Once again i've got clients stuck abroad and others who cant get out -mainly Spain and Portugal today, with a few  USA passengers.
Frankly, few travel agencies/tour operators/airlines could withstand this disruption if it continues much longer -and the same for hotels and others in tourism related businesses.
it's a mess. And the Irish don't get it yet .
 Ten pages on a DJ's death -a few lines about this crisis !

i waffle. Rgds Old Nick


----------



## Leper (9 May 2010)

Thanks Nick,

Lep


----------



## riddles (17 May 2010)

*Flight cancellation*

Hi,

If you are flying out on a monday and there is a no fly restriction - do the airline automatically put you on the next available flight or offer a refund?

If as I have booked a non refundable car and paid up front accomadation in France in June - if there are flight restrictions on the flight date - would I be better to request a refund straight away and choose a ferry?

I presuming if my flight date faces restrictions and the carrier is booked up all week then there is no alternative?

Thanks,

R


----------



## Pique318 (25 May 2010)

oldnick said:


> (not a problem if booked with tour operator in which case you get every cent back)


How does this work if you use a UK Operator (eg, Thomson, flying from NI) and have your own insurance for the usual things, but not theirs (as not a UK resident)?

If, for example, you're at your destination and the volcano burps again and the flights home are delayed, does the operator HAVE to provide you with accommodation free of charge until you can get home ??


----------



## oldnick (25 May 2010)

Forget the insurance thing as regards costs due to the ash crisis -which is over anyway. Otherwise I see no problem for you as resident in ireland using your insurance for the travel you describe. Indeed, i think -but am not sure - you must use a policy issued in your country of residence. 

Certainly for tour operators bonded and licensed in Ireland -under Commission for Aviation Regulation -or the U.K. -under ATOL license -clients must be accommodated free of charge until they can get back to the airport whence they departed.

Problem arises if the tour operator goes bust when clients are stuck.

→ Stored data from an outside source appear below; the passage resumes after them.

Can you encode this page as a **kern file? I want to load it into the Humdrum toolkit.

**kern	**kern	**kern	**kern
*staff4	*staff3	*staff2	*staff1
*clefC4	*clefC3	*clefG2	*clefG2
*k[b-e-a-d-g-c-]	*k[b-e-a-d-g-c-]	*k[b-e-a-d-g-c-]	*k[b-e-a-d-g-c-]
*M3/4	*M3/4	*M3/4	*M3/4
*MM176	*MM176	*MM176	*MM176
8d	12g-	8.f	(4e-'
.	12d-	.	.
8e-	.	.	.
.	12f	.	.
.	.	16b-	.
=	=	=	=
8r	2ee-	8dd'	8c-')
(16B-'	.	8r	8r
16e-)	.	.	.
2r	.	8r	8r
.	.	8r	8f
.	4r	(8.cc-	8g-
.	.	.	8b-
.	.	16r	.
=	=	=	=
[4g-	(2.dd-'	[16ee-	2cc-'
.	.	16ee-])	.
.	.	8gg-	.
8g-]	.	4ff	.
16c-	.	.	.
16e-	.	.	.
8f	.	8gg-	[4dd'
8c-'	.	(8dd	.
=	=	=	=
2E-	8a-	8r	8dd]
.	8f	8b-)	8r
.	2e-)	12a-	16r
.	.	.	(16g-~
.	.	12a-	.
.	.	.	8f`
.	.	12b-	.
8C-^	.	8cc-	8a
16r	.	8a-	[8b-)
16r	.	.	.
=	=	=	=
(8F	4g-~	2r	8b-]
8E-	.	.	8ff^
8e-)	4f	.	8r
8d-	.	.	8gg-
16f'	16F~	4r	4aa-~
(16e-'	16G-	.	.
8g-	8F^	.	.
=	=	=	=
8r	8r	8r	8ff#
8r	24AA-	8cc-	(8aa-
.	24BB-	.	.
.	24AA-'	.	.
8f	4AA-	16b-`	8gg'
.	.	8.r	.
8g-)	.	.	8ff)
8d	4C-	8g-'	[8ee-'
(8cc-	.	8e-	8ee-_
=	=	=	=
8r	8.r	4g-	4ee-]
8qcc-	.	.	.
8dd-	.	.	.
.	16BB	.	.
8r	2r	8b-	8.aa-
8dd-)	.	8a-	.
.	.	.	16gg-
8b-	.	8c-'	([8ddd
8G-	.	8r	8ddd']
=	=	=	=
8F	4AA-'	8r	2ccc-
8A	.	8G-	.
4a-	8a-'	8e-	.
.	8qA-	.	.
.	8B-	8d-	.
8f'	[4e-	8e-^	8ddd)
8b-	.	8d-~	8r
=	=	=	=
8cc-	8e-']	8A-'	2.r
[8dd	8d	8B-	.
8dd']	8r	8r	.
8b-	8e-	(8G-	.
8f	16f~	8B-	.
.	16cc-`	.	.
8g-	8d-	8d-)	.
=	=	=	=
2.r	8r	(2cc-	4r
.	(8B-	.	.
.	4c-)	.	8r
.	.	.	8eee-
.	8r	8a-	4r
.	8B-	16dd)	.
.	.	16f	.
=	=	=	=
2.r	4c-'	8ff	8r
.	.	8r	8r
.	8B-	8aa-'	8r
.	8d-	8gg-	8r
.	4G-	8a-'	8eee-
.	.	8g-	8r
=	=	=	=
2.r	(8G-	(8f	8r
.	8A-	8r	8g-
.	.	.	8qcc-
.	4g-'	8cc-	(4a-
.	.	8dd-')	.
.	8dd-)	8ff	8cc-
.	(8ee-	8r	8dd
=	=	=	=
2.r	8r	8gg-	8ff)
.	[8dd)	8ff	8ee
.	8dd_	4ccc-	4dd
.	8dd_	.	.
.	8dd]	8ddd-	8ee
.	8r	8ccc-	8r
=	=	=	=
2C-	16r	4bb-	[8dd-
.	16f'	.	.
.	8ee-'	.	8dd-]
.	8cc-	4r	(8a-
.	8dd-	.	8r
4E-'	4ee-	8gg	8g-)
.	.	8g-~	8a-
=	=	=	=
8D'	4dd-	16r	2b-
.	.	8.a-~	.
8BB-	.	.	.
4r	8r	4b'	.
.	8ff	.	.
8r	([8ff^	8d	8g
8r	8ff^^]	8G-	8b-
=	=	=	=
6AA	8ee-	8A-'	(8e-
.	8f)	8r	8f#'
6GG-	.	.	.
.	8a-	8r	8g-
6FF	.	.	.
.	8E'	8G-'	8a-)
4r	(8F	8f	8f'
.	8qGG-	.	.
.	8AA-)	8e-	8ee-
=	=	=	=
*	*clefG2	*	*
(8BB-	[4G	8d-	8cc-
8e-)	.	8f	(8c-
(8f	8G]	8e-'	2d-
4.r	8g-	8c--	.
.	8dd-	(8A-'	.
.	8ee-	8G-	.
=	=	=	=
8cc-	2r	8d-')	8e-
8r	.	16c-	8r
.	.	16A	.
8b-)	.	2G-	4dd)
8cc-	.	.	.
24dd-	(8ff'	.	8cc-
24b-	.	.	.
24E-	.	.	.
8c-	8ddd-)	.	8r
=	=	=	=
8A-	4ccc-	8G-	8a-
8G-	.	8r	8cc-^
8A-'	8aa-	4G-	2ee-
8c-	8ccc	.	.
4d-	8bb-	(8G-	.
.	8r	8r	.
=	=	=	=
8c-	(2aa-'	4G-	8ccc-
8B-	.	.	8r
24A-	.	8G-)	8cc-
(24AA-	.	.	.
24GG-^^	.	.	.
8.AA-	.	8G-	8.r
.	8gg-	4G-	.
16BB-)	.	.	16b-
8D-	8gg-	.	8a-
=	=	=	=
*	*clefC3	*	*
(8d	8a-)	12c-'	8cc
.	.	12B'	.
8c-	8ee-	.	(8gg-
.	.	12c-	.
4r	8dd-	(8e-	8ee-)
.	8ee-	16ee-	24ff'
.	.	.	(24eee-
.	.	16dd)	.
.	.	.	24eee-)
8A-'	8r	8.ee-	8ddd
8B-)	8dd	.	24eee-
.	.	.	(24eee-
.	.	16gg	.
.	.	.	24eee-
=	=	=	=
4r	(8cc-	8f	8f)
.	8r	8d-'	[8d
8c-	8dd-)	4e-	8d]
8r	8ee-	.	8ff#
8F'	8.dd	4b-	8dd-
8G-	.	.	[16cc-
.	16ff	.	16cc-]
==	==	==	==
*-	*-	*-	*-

Past experience tells me the Irish system is stronger and more efficient than the UK system when it comes to rescuing clients stranded abroad for whatever reason -or for refunding monies paid for a holiday when tour operator goes bust.
The Irish protection system for clients of tour operators and travel agents is perhaps the strongest in Europe....

(..which seems not to impress most members of Irish public who happily book direct with unprotected property owners abroad).

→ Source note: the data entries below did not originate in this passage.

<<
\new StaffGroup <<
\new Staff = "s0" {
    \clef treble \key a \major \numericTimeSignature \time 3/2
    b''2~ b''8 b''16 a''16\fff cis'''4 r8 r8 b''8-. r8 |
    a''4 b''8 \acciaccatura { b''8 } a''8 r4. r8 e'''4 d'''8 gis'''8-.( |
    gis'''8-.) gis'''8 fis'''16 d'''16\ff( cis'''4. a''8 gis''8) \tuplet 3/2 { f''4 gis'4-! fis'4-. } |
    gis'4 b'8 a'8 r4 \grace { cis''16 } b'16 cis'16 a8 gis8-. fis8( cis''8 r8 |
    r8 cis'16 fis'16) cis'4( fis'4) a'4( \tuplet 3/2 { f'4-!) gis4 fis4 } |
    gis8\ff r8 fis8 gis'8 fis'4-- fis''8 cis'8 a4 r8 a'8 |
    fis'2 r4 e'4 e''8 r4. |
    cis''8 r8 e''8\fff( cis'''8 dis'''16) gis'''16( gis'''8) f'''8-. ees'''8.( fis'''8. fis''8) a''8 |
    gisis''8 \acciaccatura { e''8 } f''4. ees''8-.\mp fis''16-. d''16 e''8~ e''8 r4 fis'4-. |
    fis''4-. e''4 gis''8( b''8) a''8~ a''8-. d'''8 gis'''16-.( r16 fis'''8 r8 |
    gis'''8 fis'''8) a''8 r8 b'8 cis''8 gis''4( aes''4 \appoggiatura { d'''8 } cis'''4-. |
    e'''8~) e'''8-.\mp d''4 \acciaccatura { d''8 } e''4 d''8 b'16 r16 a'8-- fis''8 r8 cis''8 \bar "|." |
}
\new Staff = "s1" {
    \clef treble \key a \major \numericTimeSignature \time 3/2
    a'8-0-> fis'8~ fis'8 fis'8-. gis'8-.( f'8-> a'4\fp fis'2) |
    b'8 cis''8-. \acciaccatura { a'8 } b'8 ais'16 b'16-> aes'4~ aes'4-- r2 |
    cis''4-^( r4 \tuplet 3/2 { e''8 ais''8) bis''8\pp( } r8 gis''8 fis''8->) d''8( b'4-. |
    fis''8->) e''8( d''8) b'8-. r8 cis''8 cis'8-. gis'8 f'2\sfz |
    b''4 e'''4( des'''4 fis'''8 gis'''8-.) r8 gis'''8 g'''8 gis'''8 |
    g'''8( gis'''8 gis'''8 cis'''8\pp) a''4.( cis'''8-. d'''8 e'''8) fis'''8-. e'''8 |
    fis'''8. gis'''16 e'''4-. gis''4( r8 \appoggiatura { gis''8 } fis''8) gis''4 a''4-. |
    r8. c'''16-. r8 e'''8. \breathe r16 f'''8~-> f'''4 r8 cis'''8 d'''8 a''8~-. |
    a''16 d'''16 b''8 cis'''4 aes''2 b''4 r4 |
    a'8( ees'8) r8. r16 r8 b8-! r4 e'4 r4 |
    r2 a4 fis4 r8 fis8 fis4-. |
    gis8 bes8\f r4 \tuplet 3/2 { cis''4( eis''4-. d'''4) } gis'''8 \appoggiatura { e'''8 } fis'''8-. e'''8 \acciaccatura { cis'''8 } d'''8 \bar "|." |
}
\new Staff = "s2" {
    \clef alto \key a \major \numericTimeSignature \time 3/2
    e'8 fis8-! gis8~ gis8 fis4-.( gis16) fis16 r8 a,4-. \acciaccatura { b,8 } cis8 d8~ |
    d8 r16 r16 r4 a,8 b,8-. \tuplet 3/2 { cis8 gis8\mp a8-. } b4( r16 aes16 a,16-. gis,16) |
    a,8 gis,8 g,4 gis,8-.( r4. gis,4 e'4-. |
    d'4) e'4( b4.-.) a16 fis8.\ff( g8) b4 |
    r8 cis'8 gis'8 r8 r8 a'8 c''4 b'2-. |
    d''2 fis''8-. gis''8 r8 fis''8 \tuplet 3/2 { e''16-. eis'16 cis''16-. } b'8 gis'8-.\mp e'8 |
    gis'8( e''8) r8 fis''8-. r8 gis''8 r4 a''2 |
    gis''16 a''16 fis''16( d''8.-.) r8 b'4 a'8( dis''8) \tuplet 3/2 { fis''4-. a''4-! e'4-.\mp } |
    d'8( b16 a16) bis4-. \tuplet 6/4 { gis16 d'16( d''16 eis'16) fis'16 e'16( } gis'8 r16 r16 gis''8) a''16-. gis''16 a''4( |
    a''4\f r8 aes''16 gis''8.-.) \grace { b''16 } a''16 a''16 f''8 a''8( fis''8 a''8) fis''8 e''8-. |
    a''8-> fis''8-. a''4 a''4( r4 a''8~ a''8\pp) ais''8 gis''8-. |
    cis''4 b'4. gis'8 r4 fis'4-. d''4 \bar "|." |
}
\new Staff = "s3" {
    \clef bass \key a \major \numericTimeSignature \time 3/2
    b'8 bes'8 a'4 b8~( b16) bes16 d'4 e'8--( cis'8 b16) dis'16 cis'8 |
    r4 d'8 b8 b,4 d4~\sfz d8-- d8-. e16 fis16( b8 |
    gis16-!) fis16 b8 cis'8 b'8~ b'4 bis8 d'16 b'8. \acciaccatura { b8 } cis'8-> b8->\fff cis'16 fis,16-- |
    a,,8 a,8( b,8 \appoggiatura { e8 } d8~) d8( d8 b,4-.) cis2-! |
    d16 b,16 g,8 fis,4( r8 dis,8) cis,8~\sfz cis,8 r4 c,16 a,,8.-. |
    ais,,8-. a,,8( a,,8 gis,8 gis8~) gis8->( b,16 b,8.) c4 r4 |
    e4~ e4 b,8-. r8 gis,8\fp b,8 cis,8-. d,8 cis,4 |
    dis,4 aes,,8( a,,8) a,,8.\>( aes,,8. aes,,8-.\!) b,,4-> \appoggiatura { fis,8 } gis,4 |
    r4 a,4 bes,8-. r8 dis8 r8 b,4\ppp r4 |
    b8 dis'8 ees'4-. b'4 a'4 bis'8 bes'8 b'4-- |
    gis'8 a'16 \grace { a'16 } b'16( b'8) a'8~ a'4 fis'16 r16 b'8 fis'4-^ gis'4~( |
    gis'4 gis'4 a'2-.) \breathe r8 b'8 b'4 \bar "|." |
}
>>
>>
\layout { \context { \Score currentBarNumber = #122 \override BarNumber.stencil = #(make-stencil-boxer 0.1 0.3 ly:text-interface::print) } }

Anyway, volcanic ash problem has gone.
for now.


----------



## Pique318 (25 May 2010)

Good answer, oldnick, thanks !

You work in the travel industry by any chance ?


----------



## oldnick (25 May 2010)

Yes - do you want to buy a travel agency -cheap ? 
It's a great business if you forget about the recession, the internet, discount airlines, the recent introduction oF VAT to our business, the heavy licensing, bonding and auditing requirements- and consumer worries about volcanic ash.

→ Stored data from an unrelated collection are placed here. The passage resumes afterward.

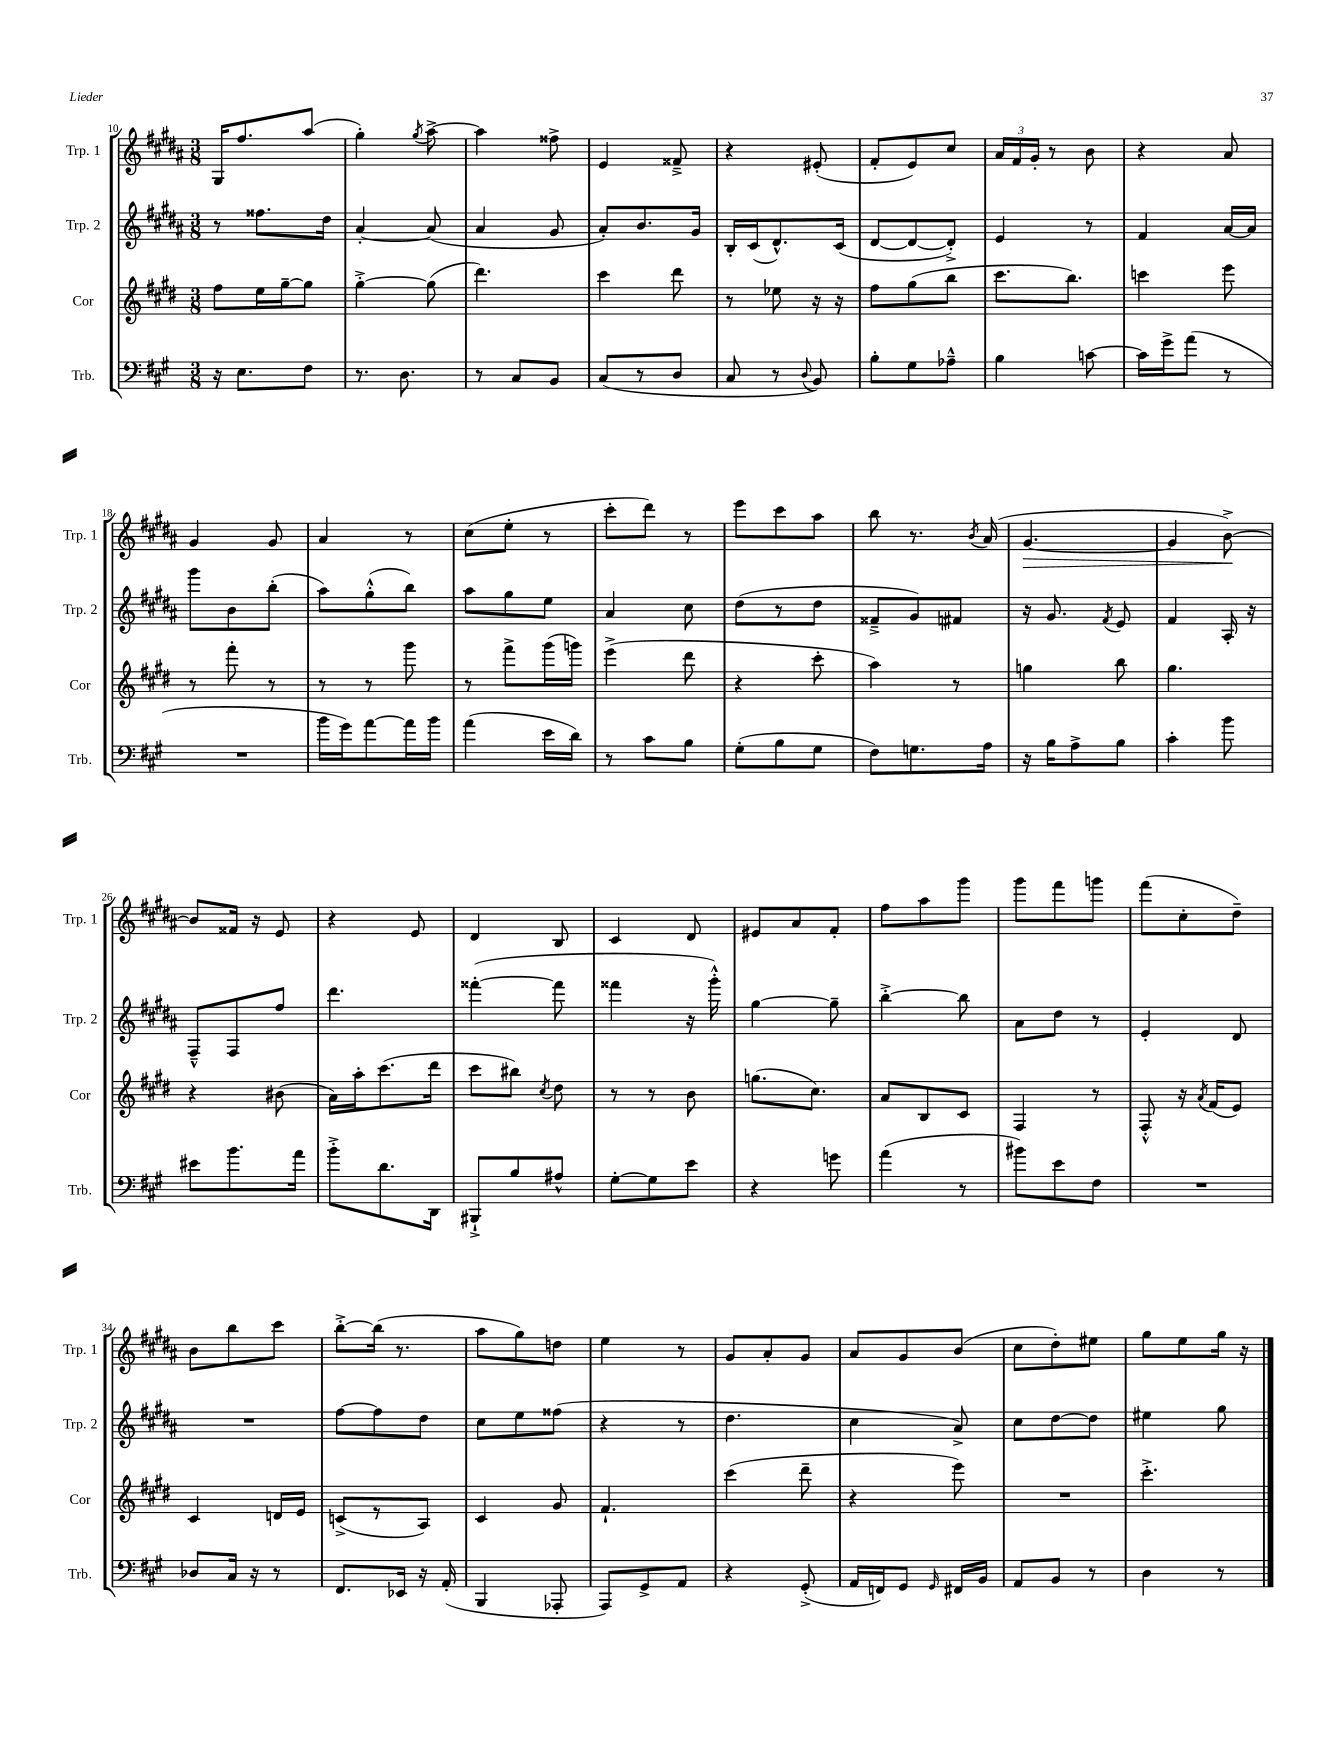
<<
\new StaffGroup <<
\new Staff = "s0" \with { instrumentName = "Trp. 1" shortInstrumentName = "Trp. 1" } {
    \clef treble \key b \major \numericTimeSignature \time 3/8
    \autoBeamOff gis16[ fis''8. ais''8]( |
    gis''4-.) \acciaccatura { gis''8 } ais''8~-> |
    ais''4 fisis''8-> |
    e'4 fisis'8---> |
    r4 eis'8-.( |
    fis'8[-. e'8) cis''8] |
    \tuplet 3/2 { ais'16[ fis'16 gis'16]-. } r8 b'8 |
    r4 ais'8 |
    gis'4 gis'8 |
    ais'4 r8 |
    cis''8[( e''8]-. r8 |
    cis'''8[-. dis'''8]) r8 |
    e'''8[ cis'''8 ais''8] |
    b''8 r8. \acciaccatura { b'8 } ais'16( |
    gis'4.~\> |
    gis'4 b'8~->\!) |
    b'8[ fisis'16] r16 e'8 |
    r4 e'8 |
    dis'4 b8 |
    cis'4 dis'8 |
    eis'8[ ais'8 fis'8]-. |
    fis''8[ ais''8 gis'''8] |
    gis'''8[ fis'''8 g'''8] |
    fis'''8[( cis''8-. dis''8]--) |
    b'8[ b''8 cis'''8] |
    b''8[~-.-> b''16]( r8. |
    ais''8[ gis''8) d''8] |
    e''4 r8 |
    gis'8[ ais'8-. gis'8] |
    ais'8[ gis'8 b'8]( |
    cis''8[ dis''8-.) eis''8] |
    gis''8[ e''8 gis''16] r16 \bar "|." |
}
\new Staff = "s1" \with { instrumentName = "Trp. 2" shortInstrumentName = "Trp. 2" } {
    \clef treble \key b \major \numericTimeSignature \time 3/8
    \autoBeamOff r8 fisis''8.[ dis''16] |
    ais'4~-. ais'8( |
    ais'4 gis'8 |
    ais'8[-.) b'8. gis'16] |
    b16[-. cis'16( dis'8.-^) cis'16]( |
    dis'8[~ dis'8~ dis'8]-.->) |
    e'4 r8 |
    fis'4 ais'16[~ ais'16] |
    gis'''8[ b'8 b''8]-.( |
    ais''8[) gis''8-.-^( b''8]) |
    ais''8[ gis''8 e''8] |
    ais'4 cis''8 |
    dis''8[( r8 dis''8] |
    fisis'8[---> gis'8) fis'8] |
    r16 gis'8. \acciaccatura { fis'8 } e'8 |
    fis'4 ais16-. r16 |
    fis8[---^ fis8 fis''8] |
    dis'''4. |
    fisis'''4~-.( fisis'''8 |
    fisis'''4 r16 gis'''16-.-^) |
    gis''4~ gis''8-- |
    b''4~-.-> b''8 |
    ais'8[ dis''8] r8 |
    e'4-. dis'8 |
    R4. |
    fis''8[~ fis''8 dis''8] |
    cis''8[ e''8 fisis''8]( |
    r4 r8 |
    dis''4. |
    cis''4 ais'8->) |
    cis''8[ dis''8~ dis''8] |
    eis''4 gis''8 \bar "|." |
}
\new Staff = "s2" \with { instrumentName = "Cor" shortInstrumentName = "Cor" } {
    \clef treble \key e \major \numericTimeSignature \time 3/8
    \autoBeamOff fis''8[ e''16 gis''16~-- gis''8] |
    gis''4~-.-> gis''8( |
    dis'''4.) |
    cis'''4 dis'''8 |
    r8 ees''8 r16 r16 |
    fis''8[ gis''8( b''8] |
    cis'''8.[ b''8.]) |
    c'''4 e'''8 |
    r8 fis'''8-. r8 |
    r8 r8 gis'''8 |
    r8 fis'''8[-> gis'''16( g'''16]) |
    e'''4->( dis'''8 |
    r4 cis'''8-. |
    a''4) r8 |
    g''4 b''8 |
    gis''4. |
    r4 bis'8( |
    a'16[) a''16-. cis'''8.( dis'''16] |
    cis'''8[ bis''8]) \acciaccatura { cis''8 } dis''8 |
    r8 r8 b'8 |
    g''8.[( cis''8.]) |
    a'8[ b8 cis'8] |
    fis4 r8 |
    fis8-.-^ r16 \acciaccatura { a'8 } fis'16[( e'8]) |
    cis'4 d'16[ e'16] |
    c'8[->( r8 a8]) |
    cis'4 gis'8 |
    fis'4.-! |
    cis'''4( dis'''8-- |
    r4 e'''8) |
    R4. |
    cis'''4.-.-> \bar "|." |
}
\new Staff = "s3" \with { instrumentName = "Trb." shortInstrumentName = "Trb." } {
    \clef bass \key a \major \numericTimeSignature \time 3/8
    \autoBeamOff r16 e8.[ fis8] |
    r8. d8. |
    r8 cis8[ b,8] |
    cis8[( r8 d8] |
    cis8 r8 \appoggiatura { d8 } b,8) |
    b8[-. gis8 aes8]---^ |
    b4 c'8~ |
    c'16[ gis'16-> a'8]( r8 |
    R4. |
    b'16[ gis'16) a'8~ a'16 b'16] |
    a'4( e'16[ d'16]) |
    r8 cis'8[ b8] |
    gis8[-.( b8 gis8] |
    fis8[) g8. a16] |
    r16 b16[ a8-> b8] |
    cis'4-. b'8 |
    eis'8[ b'8. a'16] |
    b'8[-.-> d'8. d,16] |
    bis,,8[-!-> b8 ais8]-^ |
    gis8[~-. gis8 e'8] |
    r4 g'8 |
    a'4( r8 |
    bis'8[) e'8 fis8] |
    R4. |
    des8[ cis16] r16 r8 |
    fis,8.[ ees,16] r16 a,16-.( |
    b,,4 aes,,8-. |
    a,,8[) gis,8-> a,8] |
    r4 gis,8-.->( |
    a,16[ f,16) gis,8] \grace { gis,16 } fis,16[ b,16] |
    a,8[ b,8] r8 |
    d4 r8 \bar "|." |
}
>>
>>
\layout { \context { \Score currentBarNumber = #10 } }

As one of only twenty independent retail travel agencies in the whole of Dublin you'll make a killing,
- probably of yourself.


----------



## LDFerguson (26 May 2010)

I see Paddy Power came up with a novel solution for those who couldn't get ash disruption insurance.


----------



## oldnick (26 May 2010)

gosh it's worth considering. Tks Ferguson for that info.... 

August peak dates at 20/1 would make it worth it for someone to put down say 20 euros - and get back 400 euros (-plus a refund of tickets which one gets anyway).

Obviously far less of a risk now volcano has subsided- but if one still has a real concern about booking a flight due to the ash thing then a small flutter may be worth it.


----------